Accident hotspots have cooled off under lockdown, with thousands of lives saved (charts: UC Davis)
Unique data shows Californian road carnage has halved since the state’s Covid-19 lockdowns, with over 4,600 people saved from death or life-changing injury during 22 days of lockdown, saving the state over US$1 billion (HK$7.8 billion) in costs.
Researchers say the lockdowns are the first time in modern history they can analyse links between traffic volumes and road crashes. “There is no equivalent in our recent transportation history to such large changes in vehicle movement on our state and local roads,” says a study led by Fraser Shilling, Co-Director of the Road Ecology Center at UC Davis.

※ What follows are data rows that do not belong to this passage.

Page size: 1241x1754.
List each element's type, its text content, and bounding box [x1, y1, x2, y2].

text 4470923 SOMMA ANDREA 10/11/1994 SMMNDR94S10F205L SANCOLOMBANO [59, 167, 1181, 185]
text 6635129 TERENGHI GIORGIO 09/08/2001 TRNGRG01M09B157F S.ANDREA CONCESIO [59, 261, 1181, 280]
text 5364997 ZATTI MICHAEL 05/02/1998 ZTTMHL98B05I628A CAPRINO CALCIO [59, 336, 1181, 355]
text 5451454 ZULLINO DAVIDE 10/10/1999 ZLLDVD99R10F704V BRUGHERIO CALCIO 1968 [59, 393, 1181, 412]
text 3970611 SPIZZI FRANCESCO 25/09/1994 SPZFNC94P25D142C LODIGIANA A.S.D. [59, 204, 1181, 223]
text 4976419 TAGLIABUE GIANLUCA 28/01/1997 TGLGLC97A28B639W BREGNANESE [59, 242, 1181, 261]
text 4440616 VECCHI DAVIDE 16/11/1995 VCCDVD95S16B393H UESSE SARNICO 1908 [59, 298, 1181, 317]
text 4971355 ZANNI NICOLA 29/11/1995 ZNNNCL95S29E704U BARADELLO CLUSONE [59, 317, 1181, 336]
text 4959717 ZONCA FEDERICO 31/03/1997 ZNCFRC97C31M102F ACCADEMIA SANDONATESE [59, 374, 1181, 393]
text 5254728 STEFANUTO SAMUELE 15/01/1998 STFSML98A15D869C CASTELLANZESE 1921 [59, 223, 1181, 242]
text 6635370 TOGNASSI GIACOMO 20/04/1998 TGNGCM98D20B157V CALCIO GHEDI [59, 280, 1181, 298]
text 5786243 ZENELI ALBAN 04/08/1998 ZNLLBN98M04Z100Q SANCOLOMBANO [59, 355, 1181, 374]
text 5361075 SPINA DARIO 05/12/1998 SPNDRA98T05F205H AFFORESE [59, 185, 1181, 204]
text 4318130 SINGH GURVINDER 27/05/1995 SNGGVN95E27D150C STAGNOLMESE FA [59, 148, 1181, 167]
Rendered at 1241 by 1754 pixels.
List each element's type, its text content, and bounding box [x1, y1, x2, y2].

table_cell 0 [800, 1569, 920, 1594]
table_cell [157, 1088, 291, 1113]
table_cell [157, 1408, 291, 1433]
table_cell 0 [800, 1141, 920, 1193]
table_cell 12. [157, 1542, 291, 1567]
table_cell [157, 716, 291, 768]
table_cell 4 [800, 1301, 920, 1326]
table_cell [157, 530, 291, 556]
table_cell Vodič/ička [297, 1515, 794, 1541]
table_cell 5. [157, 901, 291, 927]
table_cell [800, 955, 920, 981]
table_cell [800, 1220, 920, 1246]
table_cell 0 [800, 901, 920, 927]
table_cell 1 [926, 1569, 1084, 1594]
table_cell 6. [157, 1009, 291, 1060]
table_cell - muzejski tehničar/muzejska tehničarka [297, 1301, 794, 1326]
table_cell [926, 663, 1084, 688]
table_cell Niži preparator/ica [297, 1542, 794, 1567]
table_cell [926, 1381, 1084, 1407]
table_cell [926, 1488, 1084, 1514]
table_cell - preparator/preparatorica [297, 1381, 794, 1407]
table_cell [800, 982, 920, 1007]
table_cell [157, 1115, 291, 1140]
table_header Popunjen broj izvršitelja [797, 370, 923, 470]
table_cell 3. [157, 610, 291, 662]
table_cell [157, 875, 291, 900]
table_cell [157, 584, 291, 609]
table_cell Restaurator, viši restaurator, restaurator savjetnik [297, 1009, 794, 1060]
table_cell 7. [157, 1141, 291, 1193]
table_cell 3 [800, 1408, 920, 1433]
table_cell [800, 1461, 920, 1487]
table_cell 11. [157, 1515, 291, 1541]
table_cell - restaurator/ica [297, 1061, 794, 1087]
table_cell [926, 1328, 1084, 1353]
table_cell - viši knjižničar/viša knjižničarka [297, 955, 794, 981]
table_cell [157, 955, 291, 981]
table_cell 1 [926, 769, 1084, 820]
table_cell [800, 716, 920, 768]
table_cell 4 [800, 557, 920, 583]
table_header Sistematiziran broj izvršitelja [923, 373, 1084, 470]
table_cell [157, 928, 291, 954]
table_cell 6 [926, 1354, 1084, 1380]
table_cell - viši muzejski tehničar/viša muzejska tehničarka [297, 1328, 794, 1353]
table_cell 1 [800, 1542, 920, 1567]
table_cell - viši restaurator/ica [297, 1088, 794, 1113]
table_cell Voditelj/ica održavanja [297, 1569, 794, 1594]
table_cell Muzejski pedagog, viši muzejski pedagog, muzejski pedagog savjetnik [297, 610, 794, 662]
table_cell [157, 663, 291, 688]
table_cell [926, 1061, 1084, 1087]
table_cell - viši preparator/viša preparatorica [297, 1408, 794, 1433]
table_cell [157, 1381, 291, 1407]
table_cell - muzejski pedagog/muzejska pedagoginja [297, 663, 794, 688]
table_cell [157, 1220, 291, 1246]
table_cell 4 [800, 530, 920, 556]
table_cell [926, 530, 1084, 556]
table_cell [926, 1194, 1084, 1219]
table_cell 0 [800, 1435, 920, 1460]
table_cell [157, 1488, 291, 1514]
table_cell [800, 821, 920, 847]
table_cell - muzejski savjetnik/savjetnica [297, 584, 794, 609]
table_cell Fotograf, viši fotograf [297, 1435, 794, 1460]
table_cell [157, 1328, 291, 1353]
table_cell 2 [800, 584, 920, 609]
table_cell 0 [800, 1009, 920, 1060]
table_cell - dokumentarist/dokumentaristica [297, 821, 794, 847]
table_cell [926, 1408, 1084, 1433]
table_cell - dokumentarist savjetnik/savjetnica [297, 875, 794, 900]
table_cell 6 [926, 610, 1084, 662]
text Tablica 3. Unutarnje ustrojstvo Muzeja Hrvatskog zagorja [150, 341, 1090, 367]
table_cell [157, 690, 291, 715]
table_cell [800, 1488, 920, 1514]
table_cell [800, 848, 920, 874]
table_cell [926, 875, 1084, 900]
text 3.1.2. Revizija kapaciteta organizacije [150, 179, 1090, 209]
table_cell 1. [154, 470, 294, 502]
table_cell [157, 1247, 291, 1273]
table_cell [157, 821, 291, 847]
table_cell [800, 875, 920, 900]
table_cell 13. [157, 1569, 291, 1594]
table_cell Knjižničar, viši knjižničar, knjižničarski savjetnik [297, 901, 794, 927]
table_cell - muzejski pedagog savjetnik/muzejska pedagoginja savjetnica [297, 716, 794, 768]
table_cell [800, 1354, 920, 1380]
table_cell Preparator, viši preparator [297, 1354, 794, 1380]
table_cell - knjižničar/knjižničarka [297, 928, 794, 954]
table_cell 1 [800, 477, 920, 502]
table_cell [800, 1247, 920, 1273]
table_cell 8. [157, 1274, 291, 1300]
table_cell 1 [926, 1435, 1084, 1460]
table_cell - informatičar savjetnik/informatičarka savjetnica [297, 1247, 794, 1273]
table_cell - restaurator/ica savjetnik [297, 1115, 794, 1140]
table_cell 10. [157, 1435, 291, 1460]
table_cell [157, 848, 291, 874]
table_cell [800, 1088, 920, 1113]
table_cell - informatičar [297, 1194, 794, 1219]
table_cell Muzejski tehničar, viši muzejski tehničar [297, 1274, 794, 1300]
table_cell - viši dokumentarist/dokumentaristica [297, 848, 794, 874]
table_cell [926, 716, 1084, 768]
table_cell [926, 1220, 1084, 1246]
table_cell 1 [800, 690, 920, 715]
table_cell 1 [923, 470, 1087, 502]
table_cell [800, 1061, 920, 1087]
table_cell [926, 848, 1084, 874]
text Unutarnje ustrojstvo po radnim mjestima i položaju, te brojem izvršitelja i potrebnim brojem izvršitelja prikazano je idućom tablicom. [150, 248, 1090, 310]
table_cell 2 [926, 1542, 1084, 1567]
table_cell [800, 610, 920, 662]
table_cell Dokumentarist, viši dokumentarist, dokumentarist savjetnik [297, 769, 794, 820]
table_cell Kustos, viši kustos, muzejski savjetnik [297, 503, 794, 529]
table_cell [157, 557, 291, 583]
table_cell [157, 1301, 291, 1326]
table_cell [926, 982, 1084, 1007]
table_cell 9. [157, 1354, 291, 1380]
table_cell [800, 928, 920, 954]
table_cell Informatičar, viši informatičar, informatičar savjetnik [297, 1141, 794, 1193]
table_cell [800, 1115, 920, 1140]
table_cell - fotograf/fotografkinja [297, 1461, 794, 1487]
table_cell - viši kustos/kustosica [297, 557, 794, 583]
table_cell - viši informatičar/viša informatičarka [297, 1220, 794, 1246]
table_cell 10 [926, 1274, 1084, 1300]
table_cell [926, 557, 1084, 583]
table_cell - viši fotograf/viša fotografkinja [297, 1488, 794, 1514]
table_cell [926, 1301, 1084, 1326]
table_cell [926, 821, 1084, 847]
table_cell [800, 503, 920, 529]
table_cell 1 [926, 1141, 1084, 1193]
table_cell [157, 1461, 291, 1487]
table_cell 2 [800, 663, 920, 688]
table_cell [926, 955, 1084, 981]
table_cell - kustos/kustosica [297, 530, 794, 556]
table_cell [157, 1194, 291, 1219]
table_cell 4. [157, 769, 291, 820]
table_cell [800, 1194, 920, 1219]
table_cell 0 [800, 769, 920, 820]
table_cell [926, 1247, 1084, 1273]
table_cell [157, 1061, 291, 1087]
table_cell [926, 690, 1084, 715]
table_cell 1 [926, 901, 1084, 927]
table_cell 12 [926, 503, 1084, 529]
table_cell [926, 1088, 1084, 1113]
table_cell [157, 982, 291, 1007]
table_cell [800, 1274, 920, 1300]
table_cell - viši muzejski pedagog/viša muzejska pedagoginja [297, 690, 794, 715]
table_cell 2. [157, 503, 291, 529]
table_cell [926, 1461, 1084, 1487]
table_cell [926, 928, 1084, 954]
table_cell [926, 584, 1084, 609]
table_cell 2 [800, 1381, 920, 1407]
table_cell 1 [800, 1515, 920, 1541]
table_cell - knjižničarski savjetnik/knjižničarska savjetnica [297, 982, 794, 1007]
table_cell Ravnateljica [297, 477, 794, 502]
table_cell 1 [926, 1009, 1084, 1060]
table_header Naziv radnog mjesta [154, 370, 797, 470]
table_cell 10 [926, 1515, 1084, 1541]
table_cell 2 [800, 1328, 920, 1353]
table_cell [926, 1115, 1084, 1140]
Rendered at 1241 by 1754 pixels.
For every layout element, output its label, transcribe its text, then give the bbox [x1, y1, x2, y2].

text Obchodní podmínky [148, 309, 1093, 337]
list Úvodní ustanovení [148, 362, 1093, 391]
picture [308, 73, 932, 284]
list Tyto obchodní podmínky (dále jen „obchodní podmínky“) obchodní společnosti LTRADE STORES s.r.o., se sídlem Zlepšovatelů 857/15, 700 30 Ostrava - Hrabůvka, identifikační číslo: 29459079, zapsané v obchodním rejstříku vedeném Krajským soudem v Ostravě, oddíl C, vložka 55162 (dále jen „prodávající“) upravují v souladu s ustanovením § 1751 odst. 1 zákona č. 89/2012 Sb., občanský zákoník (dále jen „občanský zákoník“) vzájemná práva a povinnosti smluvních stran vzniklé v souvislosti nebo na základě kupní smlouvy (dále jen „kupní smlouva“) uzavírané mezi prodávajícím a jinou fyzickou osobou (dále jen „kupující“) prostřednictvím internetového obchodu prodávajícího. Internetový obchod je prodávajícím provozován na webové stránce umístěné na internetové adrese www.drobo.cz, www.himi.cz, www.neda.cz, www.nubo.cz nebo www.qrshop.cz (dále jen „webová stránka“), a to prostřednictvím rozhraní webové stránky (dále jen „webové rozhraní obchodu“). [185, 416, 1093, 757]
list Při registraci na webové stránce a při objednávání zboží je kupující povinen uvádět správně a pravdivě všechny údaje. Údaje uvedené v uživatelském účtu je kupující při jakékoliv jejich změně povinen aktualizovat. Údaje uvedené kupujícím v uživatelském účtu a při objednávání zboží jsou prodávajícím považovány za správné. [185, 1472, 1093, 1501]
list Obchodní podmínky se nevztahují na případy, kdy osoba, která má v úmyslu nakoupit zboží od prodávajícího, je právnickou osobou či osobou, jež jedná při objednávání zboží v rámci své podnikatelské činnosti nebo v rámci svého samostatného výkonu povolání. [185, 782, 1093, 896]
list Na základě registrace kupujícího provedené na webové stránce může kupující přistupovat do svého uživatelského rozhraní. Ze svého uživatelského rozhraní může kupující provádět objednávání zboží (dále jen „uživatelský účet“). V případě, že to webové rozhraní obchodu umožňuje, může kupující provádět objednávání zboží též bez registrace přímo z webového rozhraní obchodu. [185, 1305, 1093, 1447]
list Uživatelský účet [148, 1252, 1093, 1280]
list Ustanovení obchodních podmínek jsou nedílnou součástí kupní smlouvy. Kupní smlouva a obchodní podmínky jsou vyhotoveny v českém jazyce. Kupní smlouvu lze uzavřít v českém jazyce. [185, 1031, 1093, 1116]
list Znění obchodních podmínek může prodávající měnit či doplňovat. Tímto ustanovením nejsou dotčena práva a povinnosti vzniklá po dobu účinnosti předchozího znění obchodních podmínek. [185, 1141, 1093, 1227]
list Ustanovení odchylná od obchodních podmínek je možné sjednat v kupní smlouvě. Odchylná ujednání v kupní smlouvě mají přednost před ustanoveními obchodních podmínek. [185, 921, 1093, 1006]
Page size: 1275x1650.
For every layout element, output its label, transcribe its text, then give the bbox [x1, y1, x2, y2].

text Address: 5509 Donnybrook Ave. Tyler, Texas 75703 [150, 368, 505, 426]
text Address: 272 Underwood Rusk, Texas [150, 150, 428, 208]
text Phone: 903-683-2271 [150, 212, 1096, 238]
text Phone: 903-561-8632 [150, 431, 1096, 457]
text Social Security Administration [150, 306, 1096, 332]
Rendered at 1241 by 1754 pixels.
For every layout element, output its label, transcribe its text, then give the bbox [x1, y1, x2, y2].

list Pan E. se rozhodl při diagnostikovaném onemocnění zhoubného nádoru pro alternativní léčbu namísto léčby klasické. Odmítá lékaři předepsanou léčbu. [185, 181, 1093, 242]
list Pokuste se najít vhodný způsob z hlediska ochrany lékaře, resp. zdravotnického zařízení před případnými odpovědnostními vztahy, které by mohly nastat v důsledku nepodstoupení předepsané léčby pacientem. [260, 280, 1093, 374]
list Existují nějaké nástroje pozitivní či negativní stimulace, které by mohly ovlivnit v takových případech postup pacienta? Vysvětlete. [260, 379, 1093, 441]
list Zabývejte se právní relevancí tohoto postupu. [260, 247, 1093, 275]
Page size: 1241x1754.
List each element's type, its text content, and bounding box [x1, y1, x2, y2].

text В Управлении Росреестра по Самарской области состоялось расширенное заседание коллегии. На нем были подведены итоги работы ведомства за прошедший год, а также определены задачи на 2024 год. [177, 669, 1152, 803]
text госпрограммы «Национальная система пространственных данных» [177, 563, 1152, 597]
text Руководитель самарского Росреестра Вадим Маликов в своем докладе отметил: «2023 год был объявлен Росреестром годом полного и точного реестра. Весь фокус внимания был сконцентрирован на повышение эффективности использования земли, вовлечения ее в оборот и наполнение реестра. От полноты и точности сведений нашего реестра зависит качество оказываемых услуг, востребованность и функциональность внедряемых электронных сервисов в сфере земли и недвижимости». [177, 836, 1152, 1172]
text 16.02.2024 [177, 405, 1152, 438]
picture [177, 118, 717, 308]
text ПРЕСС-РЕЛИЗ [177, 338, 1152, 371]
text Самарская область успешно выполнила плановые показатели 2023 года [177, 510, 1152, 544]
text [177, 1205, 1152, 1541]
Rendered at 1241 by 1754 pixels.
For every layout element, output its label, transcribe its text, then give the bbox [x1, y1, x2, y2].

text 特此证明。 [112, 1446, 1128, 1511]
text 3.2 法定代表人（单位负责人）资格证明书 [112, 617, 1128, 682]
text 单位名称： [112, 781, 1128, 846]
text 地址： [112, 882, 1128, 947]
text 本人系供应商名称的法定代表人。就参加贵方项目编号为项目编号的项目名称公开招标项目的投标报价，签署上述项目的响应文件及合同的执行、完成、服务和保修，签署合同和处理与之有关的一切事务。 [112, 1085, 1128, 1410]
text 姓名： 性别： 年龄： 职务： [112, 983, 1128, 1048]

Real-time traffic flow measurements, together with detailed reports from California Highway Patrol and hospital reporting showed not only a reduction in fatal collisions, but a 50% decrease in hospital trauma injury incidents reported by pedestrians and cyclists.
Contrasting with anecdotal reports of drivers using the emptier roads to race and speed, Shilling says the study found average speeds on highways only 1-4 mph (1.6-6.4 kph) above normal, and peak speeds only 1-3 mph (1.6 – 4.8 kph) higher. But while speeds are up only a little, two days of heavy rainfall revealed the multiplier effect of speed on wet surfaces – crashes were up fivefold on those two days, against an average of 2 to 3 times on an average rainy day before the lockdowns.